In their study, Dhruv and Meha systematically identified all MRI studies comparing amygdala volume in men and women over the past 30 years. Using meta-analysis, a statistical approach for combining the results of multiple studies, the team found no significant difference between the sexes.
“Despite the common impression that men and women are profoundly different, large analyses of brain measures are finding far more similarity than difference," Dr. Eliot said. "There is no categorically 'male brain' or 'female brain,' and much more overlap than difference between genders for nearly all brain measures."
It took six months to examine thousands of papers and extract data for the study, according to Dhruv, a self-described “math and computer geek” who ran the statistical meta-analysis.
“Going through the papers was grueling work,” he said. “The meta-analysis was the fun part; finding trends, comparing amygdala volume to see if it changed by subgroups within the data.”
The olive-sized amygdala is a key brain structure involved in all types of emotion and in social behaviors such as aggression and sexual arousal. Animal studies and early MRI reports indicated that the amygdala is disproportionately larger in males' brains. Such a size difference has been suggested to contribute to sex differences in emotionality and in the prevalence of disorders such as anxiety and depression.
Biologists use the term "sexually dimorphic" (literally, "two different forms") to describe male-female differences. This new study shows that the term does not apply to human amygdala volume. It joins other recent research that challenges the concept of binary "male" and "female" human brains, and may have relevance to understanding disorders including depression, substance abuse, and gender dysphoria.
The CMS study identified 58 published comparisons of amygdala volume in matched groups of healthy men and women (or boys and girls) that included 6,726 total participants. Studies reporting raw amygdala volume show that the structure is indeed about 10 percent larger in male brains. However, this difference is comparable to males' larger body size, including the 11-12 percent larger volume of males' brains overall.
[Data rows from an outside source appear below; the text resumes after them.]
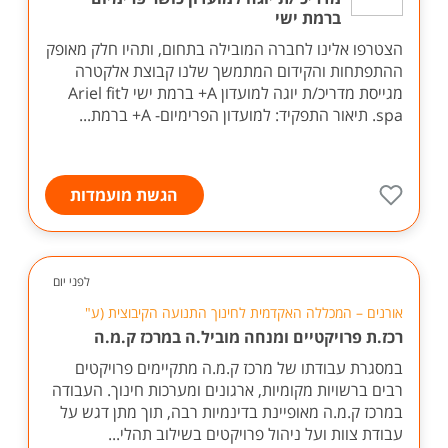
ברמת ישי
הצטרפו אלינו לחברה המובילה בתחום, ותהיו חלק מאופק
ההתפתחות והקידום המתמשך שלנו קבוצת אלקטרה
מגייסת מדריכ/ת יוגה למועדון A+ ברמת ישי לAriel fit
spa. תיאור התפקיד: למועדון הפרימיום- A+ ברמת...
הגשת מועמדות
לפני יום
אורנים – המכללה האקדמית לחינוך התנועה הקיבוצית (ע"
רכז.ת פרויקטיים ומנחה מוביל.ה במרכז ק.מ.ה
במסגרת עבודתו של מרכז ק.מ.ה מתקיימים פרויקטים
רבים ברשויות מקומיות, ארגונים ומערכות חינוך. העבודה
במרכז ק.מ.ה מאופיינת בדינמיות רבה, תוך מתן דגש על
עבודת צוות ועל ניהול פרויקטים בשילוב תהלי...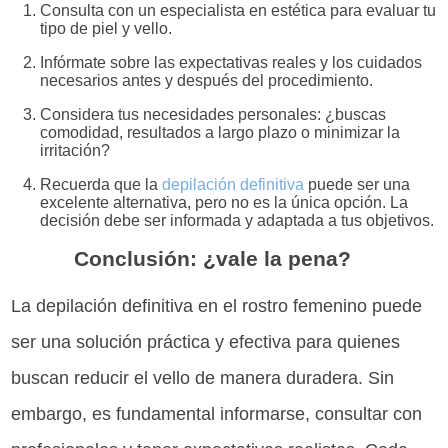
Consulta con un especialista en estética para evaluar tu
tipo de piel y vello.
Infórmate sobre las expectativas reales y los cuidados
necesarios antes y después del procedimiento.
Considera tus necesidades personales: ¿buscas
comodidad, resultados a largo plazo o minimizar la
irritación?
Recuerda que la
depilación definitiva
puede ser una
excelente alternativa, pero no es la única opción. La
decisión debe ser informada y adaptada a tus objetivos.
Conclusión: ¿vale la pena?
La depilación definitiva en el rostro femenino puede
ser una solución práctica y efectiva para quienes
buscan reducir el vello de manera duradera. Sin
embargo, es fundamental informarse, consultar con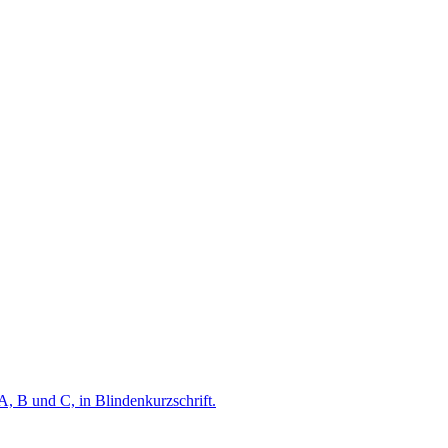
A, B und C, in Blindenkurzschrift.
Among studies that reported amygdala volumes corrected for overall brain size, the volume difference was negligible (<0.1 percent in the right amygdala, 2.5 percent in the left amygdala) and not statistically significant.
The study appeared in the December volume of the journal NeuroImage.
“I'm really excited and impressed by the resources made available by RFU for this study and Dr. Eliot’s willingness to help,” said Dhruv, first author on the paper.
“There’s a long-held idea that males and females are really different and there must be a [neurological] reason for it,” he said. “We’re working to decipher if that’s truly the case.”
In another 2015 meta-analysis, Dhruv also worked with Dr. Eliot and first author Anh Tan, MD ’16, to debunk the widely-held belief that the brain's hippocampus, which consolidates new memories, is larger in women than men.
"There are behavioral reasons to suspect a sex difference in the amygdala," Dr. Eliot said. "Emotion, empathy, aggression, and sexual arousal all depend on it. Also, the evidence from animal studies suggesting a sex difference in amygdala volume is stronger than it is for the hippocampus. So this finding is more surprising than our hippocampal result and suggests that human brains are not as sexually dimorphic as rats."
This study strengthens the case for gender similarity in the human brain and psychological abilities and has implications for efforts to understand the transgender brain.